#### Exercise requirements:
A precise copy of the data is required, with every picture left out.

Collected data
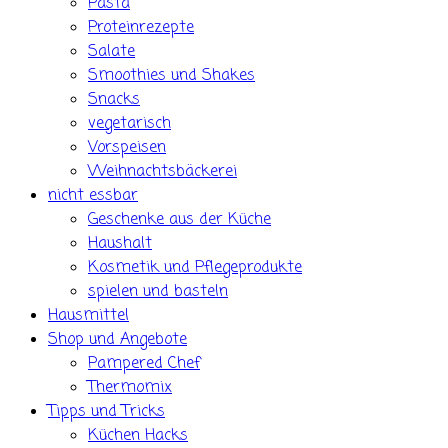
Pasta
Proteinrezepte
Salate
Smoothies und Shakes
Snacks
vegetarisch
Vorspeisen
Weihnachtsbäckerei
nicht essbar
Geschenke aus der Küche
Haushalt
Kosmetik und Pflegeprodukte
spielen und basteln
Hausmittel
Shop und Angebote
Pampered Chef
Thermomix
Tipps und Tricks
Küchen Hacks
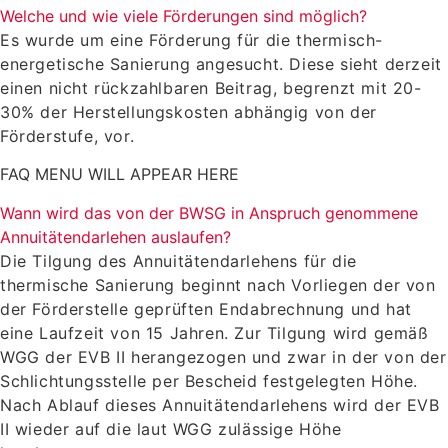
Welche und wie viele Förderungen sind möglich?
Es wurde um eine Förderung für die thermisch-
energetische Sanierung angesucht. Diese sieht derzeit
einen nicht rückzahlbaren Beitrag, begrenzt mit 20-
30% der Herstellungskosten abhängig von der
Förderstufe, vor.
FAQ MENU WILL APPEAR HERE
Wann wird das von der BWSG in Anspruch genommene
Annuitätendarlehen auslaufen?
Die Tilgung des Annuitätendarlehens für die
thermische Sanierung beginnt nach Vorliegen der von
der Förderstelle geprüften Endabrechnung und hat
eine Laufzeit von 15 Jahren. Zur Tilgung wird gemäß
WGG der EVB II herangezogen und zwar in der von der
Schlichtungsstelle per Bescheid festgelegten Höhe.
Nach Ablauf dieses Annuitätendarlehens wird der EVB
II wieder auf die laut WGG zulässige Höhe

#### Answer:
Pasta
Proteinrezepte
Salate
Smoothies und Shakes
Snacks
vegetarisch
Vorspeisen
Weihnachtsbäckerei
nicht essbar
Geschenke aus der Küche
Haushalt
Kosmetik und Pflegeprodukte
spielen und basteln
Hausmittel
Shop und Angebote
Pampered Chef
Thermomix
Tipps und Tricks
Küchen Hacks
Welche und wie viele Förderungen sind möglich?
Es wurde um eine Förderung für die thermisch-
energetische Sanierung angesucht. Diese sieht derzeit
einen nicht rückzahlbaren Beitrag, begrenzt mit 20-
30% der Herstellungskosten abhängig von der
Förderstufe, vor.
FAQ MENU WILL APPEAR HERE
Wann wird das von der BWSG in Anspruch genommene
Annuitätendarlehen auslaufen?
Die Tilgung des Annuitätendarlehens für die
thermische Sanierung beginnt nach Vorliegen der von
der Förderstelle geprüften Endabrechnung und hat
eine Laufzeit von 15 Jahren. Zur Tilgung wird gemäß
WGG der EVB II herangezogen und zwar in der von der
Schlichtungsstelle per Bescheid festgelegten Höhe.
Nach Ablauf dieses Annuitätendarlehens wird der EVB
II wieder auf die laut WGG zulässige Höhe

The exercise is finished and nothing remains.